Ma respiration se fit plus dense, alors que j’accédai au moment fatidique. Il dû s’en rendre compte ou était-ce dû au hasard, il se fit plus fougueux et je ployai sous ses coups de reins. M’allongeant, m’accrochant à lui. Je vins quelques instant avant lui. Ma tête bourdonnait. Je me sentais bien, épuisée mais comblée.

Pourtant, je ne devais pas traîner. Je n’avais nulle envie de quitter son corps, étant encore sous l’emprise de mes sens, j’avais de la peine à tenir sur mes jambes, mais je courrai presque, marchant sur des oeufs, m’enfuyant du lit de mon amant. Je tâchai de faire le moins de bruit possible, regagnant ma chambre mais à peine avais je fermé la porte avec toutes les précautions qu’il défonça presque la sienne. Vite ! Au lit, posture naturelle, respiration. Mince ! Est-ce que Tommy dormait ? Un coup d’oeil et je fus rassurée. Re mince ! Le préservatif ! Quelle idiote ! il était resté la-bas ! Intact ! Mon coeur tambourinait à mes oreilles, mais cela ne m’empêcha pas de l’entendre ouvrir, descendre les quelques marches en fer et, certainement, tenter de trouver une trace de son inconnue.

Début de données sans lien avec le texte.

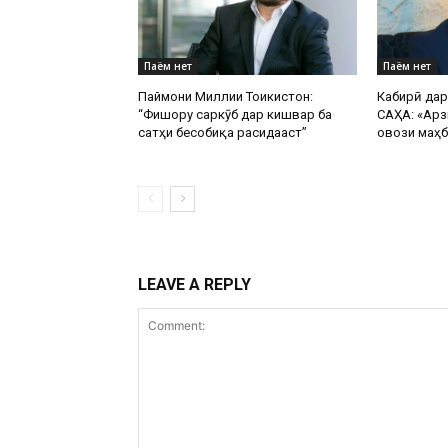
Паём нет
Паём нет
Паймони Миллии Тоҷикистон:
Кабирӣ да
“Фишору саркӯб дар кишвар ба
САҲА: «Арз
сатҳи бесобиқа расидааст”
овози маҳб
LEAVE A REPLY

Une fille à demi nue courant entre les caravanes, cela devait se remarquer non ? Il rentra. Je le sentis remuer, marcher de long en large avant de s’avancer de notre côté. Il finira par se douter, me dis-je. Comprendre qu’en fait il ne trouvera jamais personne au dehors puisque tout se passe au dedans. Il se rapprocha, posa la main sur la poignée puis stoppa net avant de repartir et laisser le silence envahir les lieux. J’avais eu chaud. S’il ne s’était pas montré réfractaire à ce que nous nous abandonnions une fois encore, il tenait vraiment à connaître cette belle de nuit. J’en avais de la peine, à la fois de lui jouer ce tour et de lui mentir. Pourtant, je reviendrai chaque soir, lui offrant plus que ma tendresse ou mon corps. Un peu de mon amour.